Spectrogram¶
When you upload an audio file (WAV, MP3, FLAC, OGG, M4A...), Aperi'Solve renders two visualizations of the sound: a spectrogram (frequency content over time) and a waveform (amplitude over time). Audio steganography in CTFs is overwhelmingly visual — the flag is drawn into the spectrogram — so this is the first thing to check on any audio challenge.
What Aperi'Solve runs¶
The analyzer is pure Python (NumPy + Pillow), no external DSP library:
- PCM WAV is decoded directly with the standard-library
wavemodule (8/16/24/32-bit, mono or stereo, averaged to mono). - Every other container, and non-PCM WAV, is transcoded to a temporary PCM
WAV with
ffmpegfirst. - The spectrogram is a Hann-windowed Short-Time Fourier Transform
(
N_FFT = 1024, hop512), converted to relative decibels with an-80 dBfloor and colored with a viridis palette. Low frequencies are at the bottom, time runs left to right. - The waveform is a min/max envelope of the signal.
Reading the output¶
- Spectrogram — bright shapes against a dark background are energy at that frequency and time. Text, QR codes and simple drawings placed here are read directly by eye.

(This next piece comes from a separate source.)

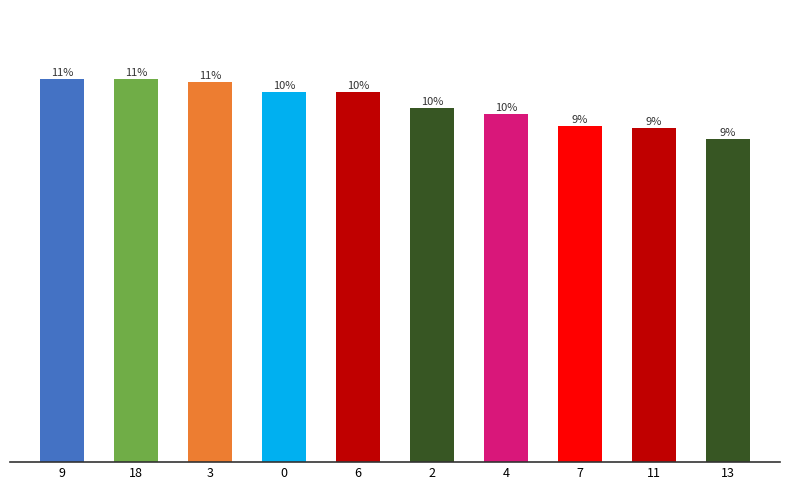

Which has a higher value, 13 or 7?

7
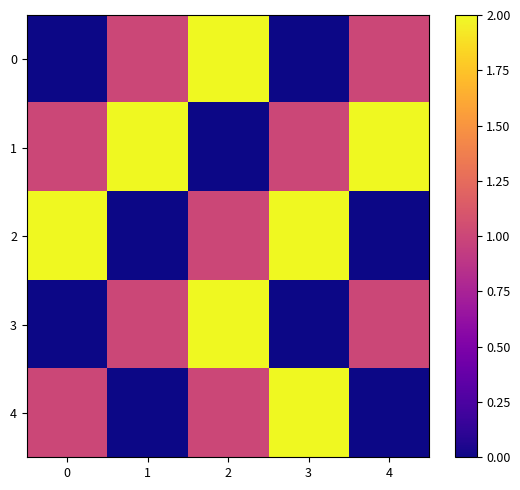

How many categories are shown in the chart?

5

- Waveform — the overall loudness shape. Long silences, abrupt bursts or a signal that clips the top and bottom hint at something deliberate.

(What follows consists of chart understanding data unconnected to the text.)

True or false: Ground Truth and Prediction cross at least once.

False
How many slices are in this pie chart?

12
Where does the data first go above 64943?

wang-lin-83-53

- The metadata table reports sample rate, channel count, bit depth, duration and frame count.
Common CTF patterns¶
- The flag is written in the spectrogram — the classic. A tone is swept
to spell out
flag{...}; it is invisible in the waveform and often inaudible. Aperi'Solve draws it for you. - A hidden image or QR code in the high frequencies of an otherwise ordinary song.
- DTMF / Morse — dial tones or short/long bursts visible as discrete frequency bands; decode them from the pattern.
- Stereo tricks — data hidden in only one channel, or in the difference between channels (Aperi'Solve averages to mono, so also inspect the raw channels in Audacity if nothing shows).
Doing it yourself¶
Audacity (Analyze → Spectrogram view) and Sonic Visualiser give an interactive, zoomable spectrogram with adjustable window size and color scale — useful when the payload sits in a narrow band the fixed rendering flattens.
Limitations¶
- The rendering uses a fixed FFT size and color scale; a faint payload may need a different window length or contrast to pop — reach for Audacity.
- Channels are averaged to mono, so purely per-channel or phase-based hiding will not appear here.
- Only audio is visualized; data appended after the audio stream is the job of binwalk and strings, which also run on your upload.